Don't even get me started on the "lost the baby" BS. I cringe every time.
For this particular child, sleep. I've had more experienced parents tell me it's no big deal if his nap gets moved around or he stays up a little later. Actually, for my child, at this point in his development, it is a big deal. So I make sure to keep him as close to his sleep schedule as possible.
Bottles after 1yo and sugary beverages. A 5yo should not be allowed soda. Period.
You would've had a heart attack at my costco yesterday - there was an at least 3 year old drinking out of a bottle. It wasn't soda though!
Mine is vaccines. Safety issues somewhat - I won't stop talking to you if you turn your kid before 2, and I probably won't even say anything (see, our BFFs and my sister), but I will say something to a friend about carseats on shopping carts or fluffy bumpers in a crib. I was also firm on no food before 6 months, which my ILs didn't understand.
Oh, thought of another one! Feeding on demand/baby-led "scheduling". My H just told me that he and my MIL talked about me behind my back when I said I wouldn't put DD on a schedule. I think they thought I meant she wouldn't have one at all, where I meant I would let her set it - and because she was a pretty good baby, her schedule worked for us. MAYBE if she were a different baby, I wouldn't have been able to do that, but I felt pretty strongly about it at the time.
For this particular child, sleep. I've had more experienced parents tell me it's no big deal if his nap gets moved around or he stays up a little later. Actually, for my child, at this point in his development, it is a big deal. So I make sure to keep him as close to his sleep schedule as possible.
Yes, this!! What "experienced" parents need to realize too is that all kids aren't the same. DS has always done SO MUCH BETTER with getting the right amount of sleep and when they actually still happened - naps at the right times.

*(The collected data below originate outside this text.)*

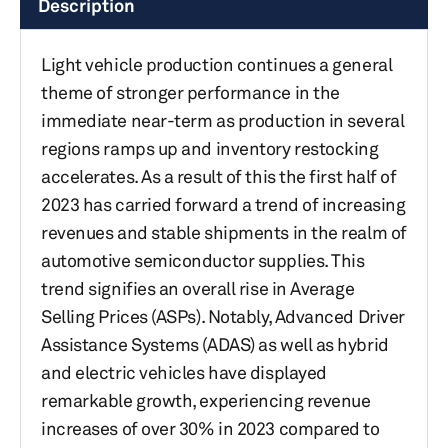
Description
Light vehicle production continues a general
theme of stronger performance in the
immediate near-term as production in several
regions ramps up and inventory restocking
accelerates. As a result of this the first half of
2023 has carried forward a trend of increasing
revenues and stable shipments in the realm of
automotive semiconductor supplies. This
trend signifies an overall rise in Average
Selling Prices (ASPs). Notably, Advanced Driver
Assistance Systems (ADAS) as well as hybrid
and electric vehicles have displayed
remarkable growth, experiencing revenue
increases of over 30% in 2023 compared to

And honestly- I've seen a few cases of friends who subscribed to the "Oh- it's no big deal. My kid doesn't need to nap/ they can stay up late" thought process, and I can SEE how it affects their kids. I'm not going to question them on it- their kid, their choice. But I can very clearly see that their child does actually suffer for the lack of sleep!
I feel pretty passionate about supporting all moms in how they feed their kids. No shaming people for choosing to FF from day one, no shaming moms for BFing their 3 year old in public.
Post by oregonpachey on Mar 26, 2014 10:32:25 GMT -5
For me, it's how my children eat. They are extremely picky and when people criticize me for what they are eating, it enrages me. At least they are eating.
I am very lax with what we let them eat (no soda or too many treats) because their pediatrician was/is concerned about their weight gain.